Yes, I attended the famed play “Gatz” by New York-based theatre ensemble Elevator Repair Service (ERS) at the Esplanade Theatre Studio at 2pm this afternoon.

No, I didn’t stay for the whole thing, which was slated to end at around 940pm(!).

In fact, I left at the very first intermission at around 415pm.

Please don’t get me wrong, I didn’t leave because it was not good.

It was brilliant and had all the makings of a classic.

I left because I had something else to attend to in the evening, and because I was just too tired to go on any further.

(My stamina for plays only last for about 2 hours of so.

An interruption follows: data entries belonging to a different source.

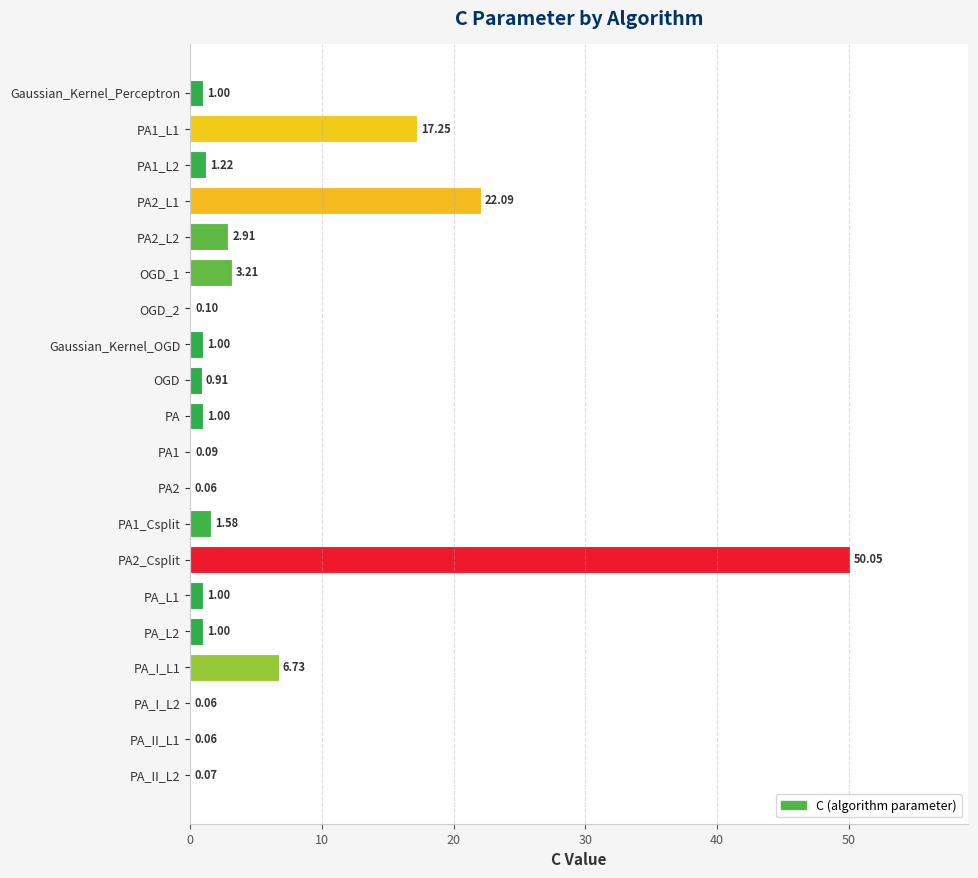

Which has a higher value, PA_L2 or PA_II_L1?

PA_L2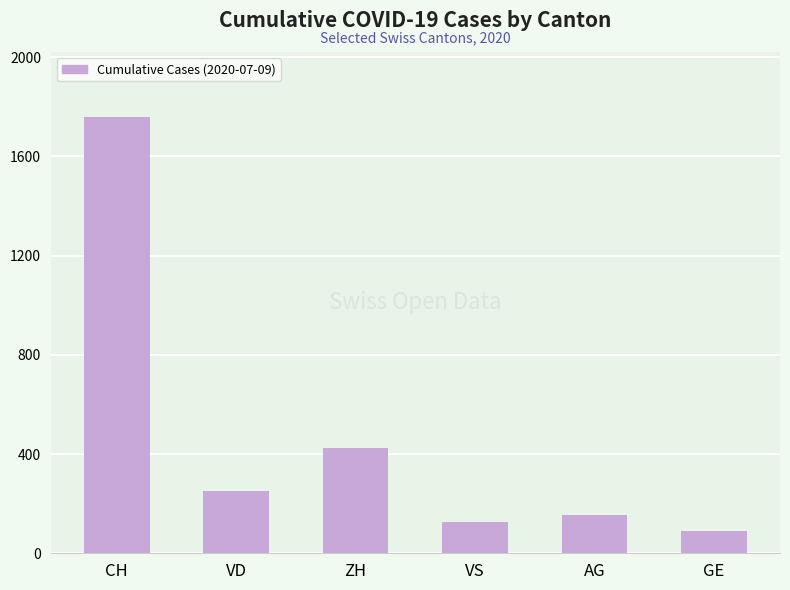

Rank the categories by value from highest to lowest.

CH, ZH, VD, AG, VS, GE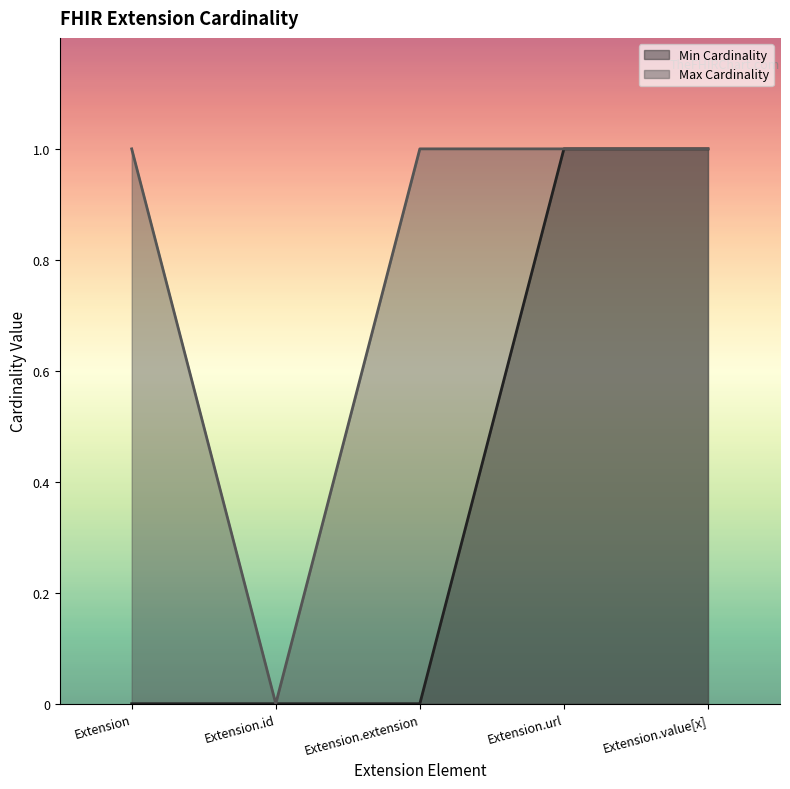

True or false: Min Cardinality and Max Cardinality intersect in this chart.

False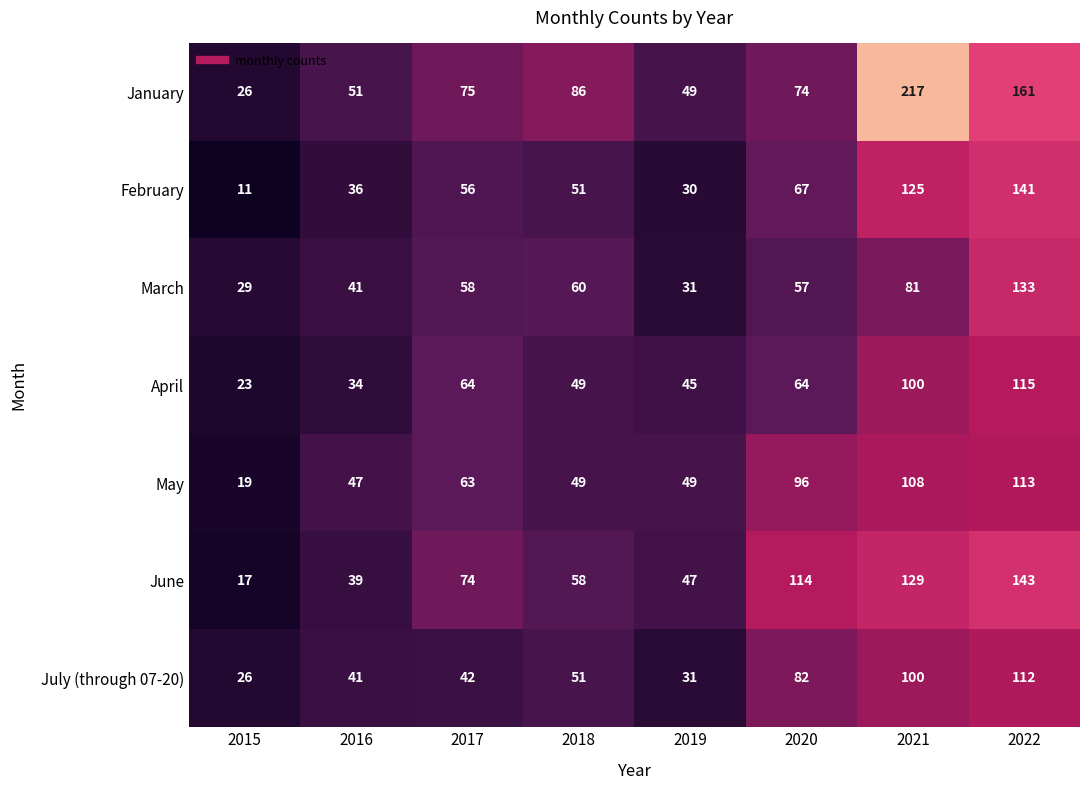

Count the number of categories in the chart.

8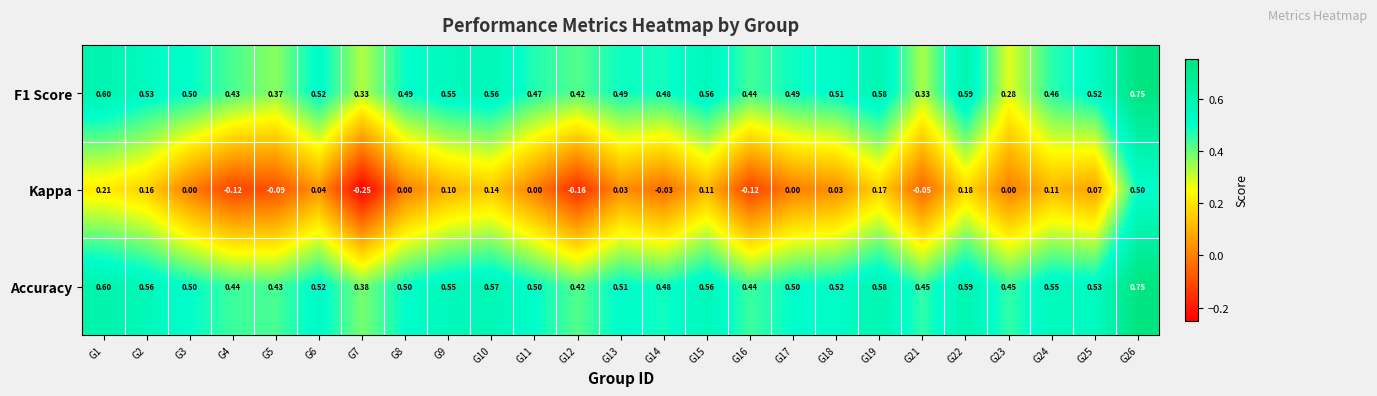

What is the spread (max minus min) of values at G12?

0.6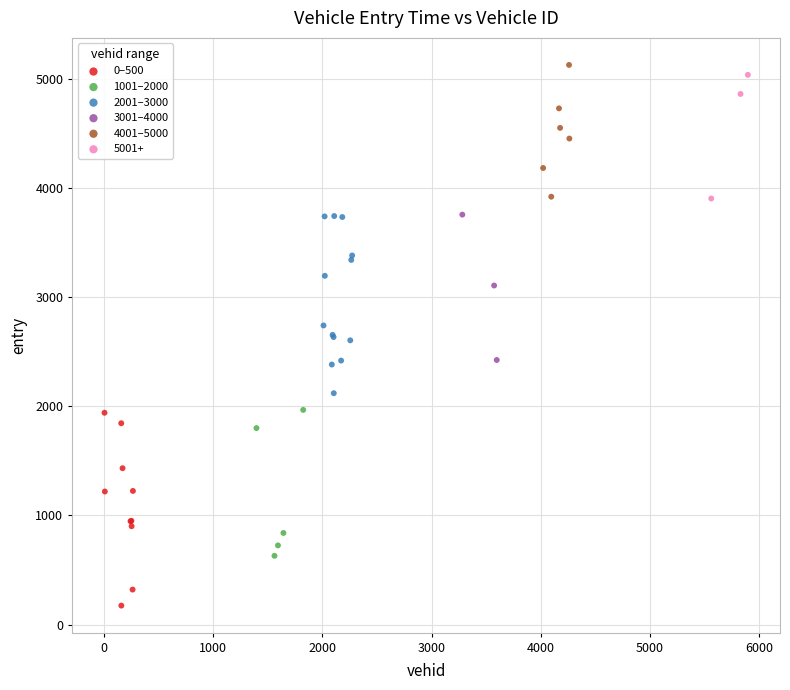

Which series reaches the minimum Y coordinate?

0–500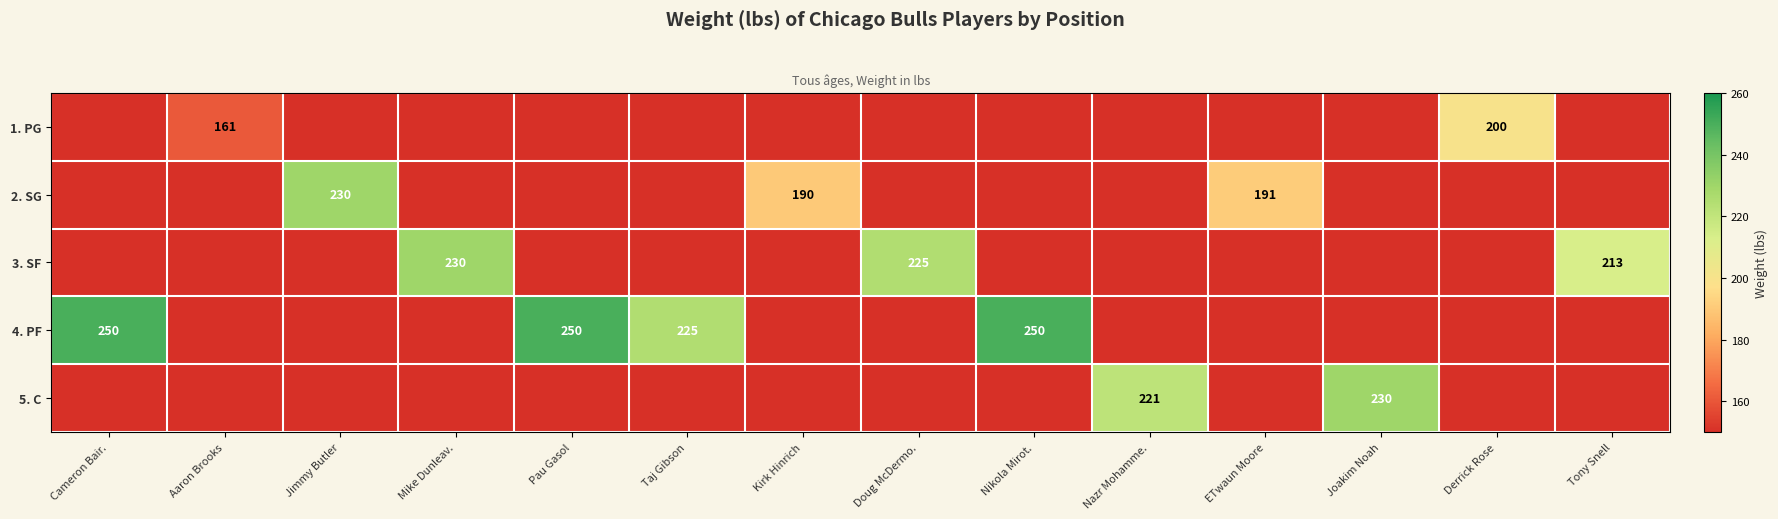

The value of 4. PF at Nikola Mirot. is 58. True or false?

False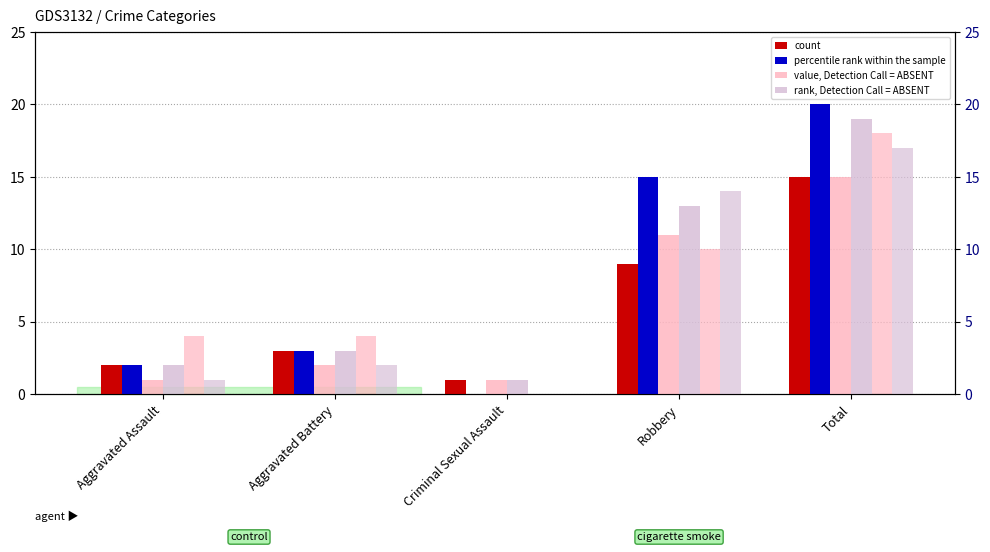

What is the total value across all series at Aggravated Battery?

11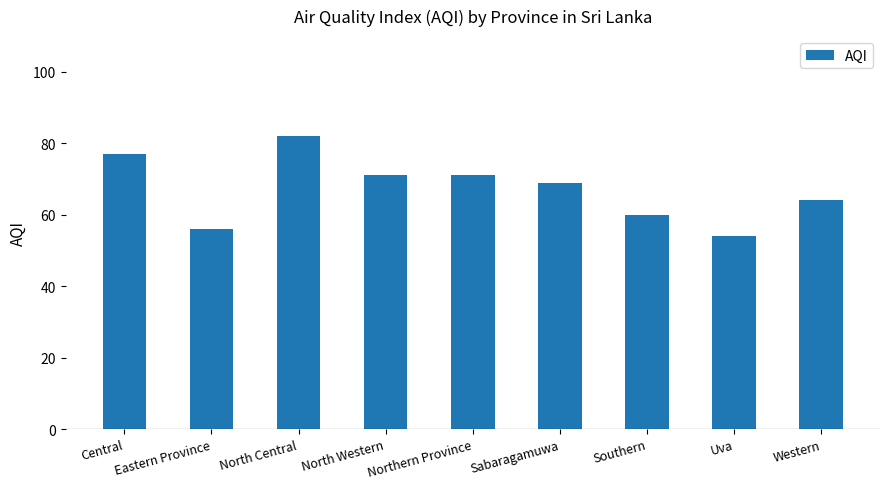

At which label does the data first exceed 69?

Central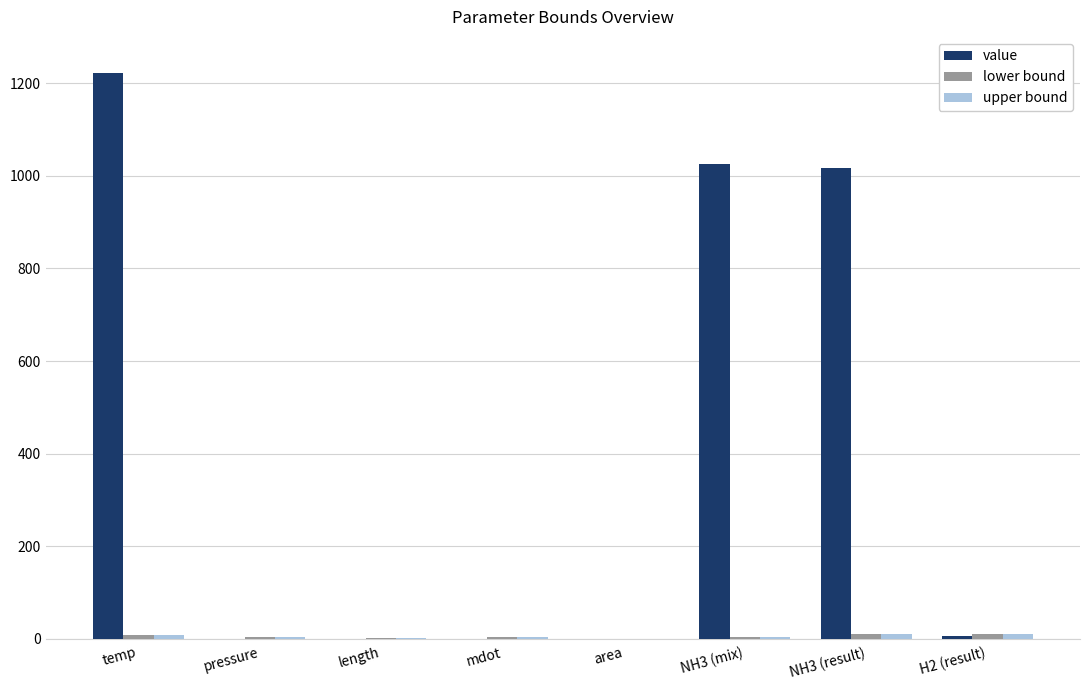

At which category does the chart reach its peak across all series?

temp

I’ve never been pushed to more than 2 hours at a stretch before.)

“Gatz” was highly-recommended to me by a respected local theatre critic, so I decided to give it a shot.

It’s got one of the most interesting premises ever:

The whole play is so long because it’s basically a word-for-word reading of the entire book of F. Scott Fitzgerald’s classic novel “The Great Gatsby”.

It starts when a guy walks into his office, realises that his computer isn’t working that morning, stumbles upon the book “The Great Gatsby” on his desk, then starts reading it word-for-word from first page to the last.

(That’s why it takes almost 8 hours, including intermissions.)

And along the way, the people in the office start to somehow act along with whatever he’s reading from the book.

Interesting huh?

I think I’m going to read “The Great Gatsby” one day.

I only made it through till Chapter 3 of the reading this afternoon.